7. The Supreme Court in a recent Judgment reported in Orissa Law Reviews 1996(II), 225 [Heirs of Vrajial J. Ganatra v. Heirs of Parshottam S. Shah) held:–
“The question whether a particular sale is benami or not is largely one of fact. Though there is no formula or acid test uniformly applicable it is well neigh settled that the question depends predominantly upon the intention of the person who paid the purchase money, for this burden of proof is on the person who asserts that it is a benami transaction. However, if it is proved that the purchase money came from a person other than the recorded owner (ostensible owner) there can be a factual presumption at least in certain cases, depending on facts, that the purchase was for the benefit of the person who supplied purchase money.”
8. The burden of proof being on the plaintiff to establish by clear, cogent and unambiguous evidence that the sale deeds were the out-come of fraud, undue influence and misrepresentation and the plaintiff having signally failed to discharge his burden, both the courts have rightly dismissed the plaintiffs suit. The suit is also otherwise barred by limitation as the plaintiff filed the suit after the expiry of more than 20 years from the date of execution of the sale deed. Therefore, considering the case of the appellant from any angle, there can be no room for doubt that he had executed both the sale deeds in favour of the defendant No. 1 who on the other hand acquired valid title over the suit ‘B’ and ‘C’ properties,
9. The defendant No. 1 claimed right of pre-emption over ‘C’ and ‘D’ schedule properties.
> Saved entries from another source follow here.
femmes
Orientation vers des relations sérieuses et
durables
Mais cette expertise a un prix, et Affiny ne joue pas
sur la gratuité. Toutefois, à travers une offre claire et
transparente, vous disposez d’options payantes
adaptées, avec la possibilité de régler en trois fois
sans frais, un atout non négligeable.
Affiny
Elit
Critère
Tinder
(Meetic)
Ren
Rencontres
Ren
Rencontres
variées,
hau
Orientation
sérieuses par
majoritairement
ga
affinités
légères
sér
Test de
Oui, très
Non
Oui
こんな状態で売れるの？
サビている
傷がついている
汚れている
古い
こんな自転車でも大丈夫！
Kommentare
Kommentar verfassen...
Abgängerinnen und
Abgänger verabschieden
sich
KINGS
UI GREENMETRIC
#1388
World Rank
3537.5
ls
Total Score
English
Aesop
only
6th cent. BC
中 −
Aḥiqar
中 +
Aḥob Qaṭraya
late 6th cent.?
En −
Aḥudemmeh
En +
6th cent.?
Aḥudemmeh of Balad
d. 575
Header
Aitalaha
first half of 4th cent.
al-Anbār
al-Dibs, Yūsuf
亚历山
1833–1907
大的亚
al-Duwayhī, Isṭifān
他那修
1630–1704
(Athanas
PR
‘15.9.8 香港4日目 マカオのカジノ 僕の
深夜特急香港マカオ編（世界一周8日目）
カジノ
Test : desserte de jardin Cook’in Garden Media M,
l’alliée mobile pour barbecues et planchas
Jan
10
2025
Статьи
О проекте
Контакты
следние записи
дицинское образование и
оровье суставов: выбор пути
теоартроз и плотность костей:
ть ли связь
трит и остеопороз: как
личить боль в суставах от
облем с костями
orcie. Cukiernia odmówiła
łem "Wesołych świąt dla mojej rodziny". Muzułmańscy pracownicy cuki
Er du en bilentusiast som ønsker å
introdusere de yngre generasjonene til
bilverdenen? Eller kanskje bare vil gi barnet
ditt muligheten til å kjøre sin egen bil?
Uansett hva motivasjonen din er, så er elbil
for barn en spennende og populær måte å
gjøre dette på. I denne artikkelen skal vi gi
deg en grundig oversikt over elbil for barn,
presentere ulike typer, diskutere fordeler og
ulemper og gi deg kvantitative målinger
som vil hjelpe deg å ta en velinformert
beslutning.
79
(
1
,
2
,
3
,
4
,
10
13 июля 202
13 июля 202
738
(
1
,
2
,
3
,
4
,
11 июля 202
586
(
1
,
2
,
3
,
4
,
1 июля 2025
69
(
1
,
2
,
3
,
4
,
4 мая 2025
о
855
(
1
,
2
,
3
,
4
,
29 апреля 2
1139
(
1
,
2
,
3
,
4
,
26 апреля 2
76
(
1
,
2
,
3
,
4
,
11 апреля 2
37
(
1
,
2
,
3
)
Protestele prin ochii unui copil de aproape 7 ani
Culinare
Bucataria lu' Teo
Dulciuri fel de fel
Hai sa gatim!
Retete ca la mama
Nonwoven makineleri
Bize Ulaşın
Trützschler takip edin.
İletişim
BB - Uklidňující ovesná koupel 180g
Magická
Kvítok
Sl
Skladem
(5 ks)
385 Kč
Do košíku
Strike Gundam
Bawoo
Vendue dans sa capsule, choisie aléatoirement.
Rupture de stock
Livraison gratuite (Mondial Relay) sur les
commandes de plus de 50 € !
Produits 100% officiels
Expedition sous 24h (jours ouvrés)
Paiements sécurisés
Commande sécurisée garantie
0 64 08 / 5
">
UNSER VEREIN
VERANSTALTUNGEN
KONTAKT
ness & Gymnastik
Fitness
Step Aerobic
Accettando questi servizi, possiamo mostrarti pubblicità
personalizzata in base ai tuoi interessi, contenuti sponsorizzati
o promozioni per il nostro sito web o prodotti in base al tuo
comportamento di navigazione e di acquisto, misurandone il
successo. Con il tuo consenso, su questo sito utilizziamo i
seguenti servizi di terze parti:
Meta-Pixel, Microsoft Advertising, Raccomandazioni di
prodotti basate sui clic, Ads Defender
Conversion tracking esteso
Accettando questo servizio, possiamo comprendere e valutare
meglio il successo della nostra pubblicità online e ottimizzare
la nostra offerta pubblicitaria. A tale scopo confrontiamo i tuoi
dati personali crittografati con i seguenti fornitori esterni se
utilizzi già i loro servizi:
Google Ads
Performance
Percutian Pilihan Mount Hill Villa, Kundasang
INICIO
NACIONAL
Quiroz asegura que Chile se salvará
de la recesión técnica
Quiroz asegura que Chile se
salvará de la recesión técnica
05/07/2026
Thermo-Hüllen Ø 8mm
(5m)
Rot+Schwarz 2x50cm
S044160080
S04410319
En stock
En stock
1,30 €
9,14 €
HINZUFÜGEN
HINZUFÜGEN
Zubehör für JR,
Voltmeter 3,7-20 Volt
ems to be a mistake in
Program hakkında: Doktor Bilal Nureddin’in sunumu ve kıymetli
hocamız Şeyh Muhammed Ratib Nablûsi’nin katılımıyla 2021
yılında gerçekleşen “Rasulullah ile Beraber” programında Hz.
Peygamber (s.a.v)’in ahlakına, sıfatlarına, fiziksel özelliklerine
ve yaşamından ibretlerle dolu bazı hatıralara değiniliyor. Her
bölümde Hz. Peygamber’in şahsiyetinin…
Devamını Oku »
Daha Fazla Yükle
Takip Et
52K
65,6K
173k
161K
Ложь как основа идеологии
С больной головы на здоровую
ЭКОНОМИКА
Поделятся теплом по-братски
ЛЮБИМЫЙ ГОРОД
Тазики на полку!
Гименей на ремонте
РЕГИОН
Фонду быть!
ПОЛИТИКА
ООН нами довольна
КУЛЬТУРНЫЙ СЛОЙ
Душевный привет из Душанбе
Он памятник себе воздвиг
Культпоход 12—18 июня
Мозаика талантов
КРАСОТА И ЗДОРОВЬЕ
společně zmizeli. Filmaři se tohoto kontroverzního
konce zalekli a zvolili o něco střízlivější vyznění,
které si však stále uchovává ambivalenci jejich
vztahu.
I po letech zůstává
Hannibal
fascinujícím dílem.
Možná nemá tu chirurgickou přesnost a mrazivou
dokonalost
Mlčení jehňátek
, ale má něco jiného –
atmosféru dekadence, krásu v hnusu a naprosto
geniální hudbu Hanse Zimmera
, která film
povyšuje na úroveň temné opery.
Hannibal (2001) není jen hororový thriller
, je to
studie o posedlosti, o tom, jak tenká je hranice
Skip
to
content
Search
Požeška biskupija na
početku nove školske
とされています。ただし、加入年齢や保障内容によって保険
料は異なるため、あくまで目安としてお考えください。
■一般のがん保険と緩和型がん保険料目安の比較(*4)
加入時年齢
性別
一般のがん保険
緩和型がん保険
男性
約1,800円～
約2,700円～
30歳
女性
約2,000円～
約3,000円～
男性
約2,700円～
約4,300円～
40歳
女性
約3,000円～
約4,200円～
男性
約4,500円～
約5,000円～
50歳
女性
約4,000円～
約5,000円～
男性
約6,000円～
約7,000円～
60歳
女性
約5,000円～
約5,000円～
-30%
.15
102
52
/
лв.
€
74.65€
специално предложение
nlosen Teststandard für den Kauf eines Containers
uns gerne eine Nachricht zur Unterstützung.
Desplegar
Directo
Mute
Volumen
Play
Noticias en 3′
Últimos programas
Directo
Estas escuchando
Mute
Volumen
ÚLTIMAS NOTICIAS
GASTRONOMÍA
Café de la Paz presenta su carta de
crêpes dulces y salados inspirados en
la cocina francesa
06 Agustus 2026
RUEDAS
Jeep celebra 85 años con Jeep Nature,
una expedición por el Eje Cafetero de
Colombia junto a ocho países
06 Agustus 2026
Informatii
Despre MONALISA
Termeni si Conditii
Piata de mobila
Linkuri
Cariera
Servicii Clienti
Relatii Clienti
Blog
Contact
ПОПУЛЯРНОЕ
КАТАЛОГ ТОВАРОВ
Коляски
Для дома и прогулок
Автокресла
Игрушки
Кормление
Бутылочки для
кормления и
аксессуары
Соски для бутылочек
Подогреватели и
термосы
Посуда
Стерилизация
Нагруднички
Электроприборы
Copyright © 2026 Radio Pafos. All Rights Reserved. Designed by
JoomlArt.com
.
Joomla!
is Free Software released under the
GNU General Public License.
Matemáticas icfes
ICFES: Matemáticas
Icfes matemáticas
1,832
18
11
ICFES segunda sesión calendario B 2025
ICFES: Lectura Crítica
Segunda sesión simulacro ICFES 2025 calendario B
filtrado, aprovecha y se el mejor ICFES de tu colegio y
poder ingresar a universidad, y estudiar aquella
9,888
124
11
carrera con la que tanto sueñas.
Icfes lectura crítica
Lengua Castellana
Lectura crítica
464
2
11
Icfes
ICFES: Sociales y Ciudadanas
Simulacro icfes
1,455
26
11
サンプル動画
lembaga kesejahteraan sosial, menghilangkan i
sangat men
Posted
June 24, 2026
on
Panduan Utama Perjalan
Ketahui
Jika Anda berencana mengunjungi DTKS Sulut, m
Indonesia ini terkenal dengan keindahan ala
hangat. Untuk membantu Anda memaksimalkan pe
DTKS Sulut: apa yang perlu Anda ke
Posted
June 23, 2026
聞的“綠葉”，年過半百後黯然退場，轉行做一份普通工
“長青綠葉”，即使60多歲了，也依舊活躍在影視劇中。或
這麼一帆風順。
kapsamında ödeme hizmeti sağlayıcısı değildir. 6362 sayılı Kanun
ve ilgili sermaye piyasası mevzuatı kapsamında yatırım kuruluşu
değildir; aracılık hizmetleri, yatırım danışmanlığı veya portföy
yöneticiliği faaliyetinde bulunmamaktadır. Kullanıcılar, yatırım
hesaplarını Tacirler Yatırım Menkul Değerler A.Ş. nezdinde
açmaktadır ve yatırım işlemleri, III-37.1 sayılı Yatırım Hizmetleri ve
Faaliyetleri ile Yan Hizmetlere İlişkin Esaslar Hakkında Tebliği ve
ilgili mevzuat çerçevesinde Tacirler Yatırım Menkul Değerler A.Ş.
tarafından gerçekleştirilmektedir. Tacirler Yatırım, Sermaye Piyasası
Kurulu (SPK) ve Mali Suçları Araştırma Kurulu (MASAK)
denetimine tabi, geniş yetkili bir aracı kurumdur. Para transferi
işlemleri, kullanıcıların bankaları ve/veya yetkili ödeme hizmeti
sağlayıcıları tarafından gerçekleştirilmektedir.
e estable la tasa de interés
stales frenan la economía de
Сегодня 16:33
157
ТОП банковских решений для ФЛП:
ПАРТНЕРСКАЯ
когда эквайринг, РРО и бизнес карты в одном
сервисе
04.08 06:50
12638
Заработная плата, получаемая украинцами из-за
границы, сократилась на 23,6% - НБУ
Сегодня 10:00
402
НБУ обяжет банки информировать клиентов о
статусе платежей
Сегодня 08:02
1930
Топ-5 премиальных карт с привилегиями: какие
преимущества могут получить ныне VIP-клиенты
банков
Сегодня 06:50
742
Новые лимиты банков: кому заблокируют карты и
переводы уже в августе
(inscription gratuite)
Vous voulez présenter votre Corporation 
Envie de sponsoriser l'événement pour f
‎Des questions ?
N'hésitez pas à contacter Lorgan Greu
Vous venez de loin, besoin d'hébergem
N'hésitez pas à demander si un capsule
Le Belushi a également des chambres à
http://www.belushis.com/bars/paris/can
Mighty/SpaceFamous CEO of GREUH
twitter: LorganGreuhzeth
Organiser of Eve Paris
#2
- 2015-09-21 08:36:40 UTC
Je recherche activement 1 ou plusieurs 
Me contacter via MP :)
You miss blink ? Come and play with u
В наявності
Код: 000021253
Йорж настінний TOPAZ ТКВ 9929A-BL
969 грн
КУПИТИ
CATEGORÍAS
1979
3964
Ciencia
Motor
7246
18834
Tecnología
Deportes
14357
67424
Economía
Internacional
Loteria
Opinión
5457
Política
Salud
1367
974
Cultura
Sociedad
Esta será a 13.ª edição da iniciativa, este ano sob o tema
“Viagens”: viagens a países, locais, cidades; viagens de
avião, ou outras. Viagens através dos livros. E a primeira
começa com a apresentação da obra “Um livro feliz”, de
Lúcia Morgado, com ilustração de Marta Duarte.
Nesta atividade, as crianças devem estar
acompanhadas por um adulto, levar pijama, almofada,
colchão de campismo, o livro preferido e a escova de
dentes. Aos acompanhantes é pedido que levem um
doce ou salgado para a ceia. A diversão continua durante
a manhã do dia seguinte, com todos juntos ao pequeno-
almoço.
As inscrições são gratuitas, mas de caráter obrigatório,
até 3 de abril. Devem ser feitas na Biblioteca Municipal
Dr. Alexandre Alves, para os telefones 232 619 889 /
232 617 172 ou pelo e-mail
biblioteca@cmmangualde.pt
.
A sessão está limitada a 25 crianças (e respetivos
Both the courts below have concurrently held that he is entitled for pre-emption against other proforma defendants. There is no reason to disagree with the observation of the learned courts below. Accordingly, the revisional application filed by the proforma defendants also devoid of merit and therefore the judgment/order directing preemption is bound to be affirmed in this revision.
10. In the result, the appeal as well as the revision are dismissed but in the circumstances without costs.